DOCUMENT SEGMENT.

........

In the collide type type semantics represented in Table 91, direction H represents a size of a horizontal direction movement through an angle unit as illustrated in FIG. 25. In this case, a horizontal direction movement 2510 at a predetermined position point 2500 is represented by direction H 0 (2520), direction H 90 (2530), direction H 180 (2540), and direction H 270 (2550). FIG. 25 is a diagram illustrating a horizontal direction collide patterns in the sensory effects of the system for providing multimedia services in accordance with the exemplary embodiment of the present invention.
In the semantics of the collide type represented in Table 91, direction V represents a size of a vertical direction movement through an angle unit as illustrated in FIG. 26. In this case, a vertical direction movement 2610 at a predetermined position point 2600 is represented by direction V 0 (2620), direction V 90 (2630), direction V 180 (2640), and direction V 270 (2650). FIG. 26 is a diagram illustrating vertical direction collide patterns in the sensory effects of the system for providing multimedia services in accordance with the exemplary embodiment of the present invention.
Next, describing in detail the passive kinesthetic motion effect as the motion effect, the syntax of the passive kinesthetic motion effect may be represented as the following Table 92. Herein, Table 92 is a table representing the syntax of the passive kinesthetic motion effect.

........

SOURCE MATERIAL.
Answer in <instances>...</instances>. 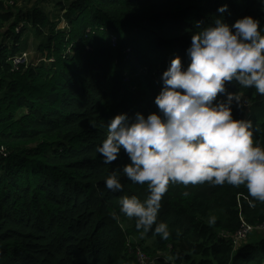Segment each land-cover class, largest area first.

........

SET EXERCISE. Resume the passage on collide and motion sensory effects after its final sentence.

ANSWER TO THE EXERCISE.
TABLE 92

<!-- ################################################ -->
<!-- SEV Passive Kinesthetic Motion type -->
<!-- ################################################ -->
<complexType name=“PassiveKinestheticMotionType”>
<complexContent>
<extension base=“sev:RigidBodyMotionType”>
<attribute name=“updaterate” type=“positiveInteger”
use=“reguired”/>
</extension>
</complexContent>
</complexType>

Further, the binary encoding representation scheme or the binary representation of the passive kinesthetic motion effect may be represented as the following Table 93. Herein, Table 93 is a table representing the binary representation of the passive kinesthetic motion effect.

TABLE 93

PassiveKinestheticMotioin {	Number of bits	Mnemonic

RigidBodyMotionType	See subclauses	RigidBodyMotionType
updaterate	16	uimsbf
}

In addition, the semantics of the passive kinesthetic motion effect may be represented as the following Table 94. Herein, Table 94 is a table representing the semantics of the passive kinesthetic motion type.

TABLE 94

Name	Definition

PassiveKinestheticMotionType	Tool for describing a passive
	kinesthetic motion effect. This type
	defines a passive kinesthetic motion
	mode. In this mode, a user holds the
	kinesthetic device softly and the
	kinesthetic device guides the uwer's
	hand according to the recorded motion
	trajectories that are specified by
	three positions and three orientations.
TrajectorySamples	Tool for describing a passive
	kinesthetic interaction. The passive
	kinesthetic motion data is comprised
	with 6 by m matrix, where 6 rows
	contain three positions (Px, Py, Pz in
	millimeters) and three orientations (Ox,
	Oy, Oz in degrees). These six data
	are updated with the same updaterate).
updaterate	Describes a number of data update
	times per second.
	ex. The value 20 means the kinesthetic
	device will move to 20 different
	positions and orientations for each
	second.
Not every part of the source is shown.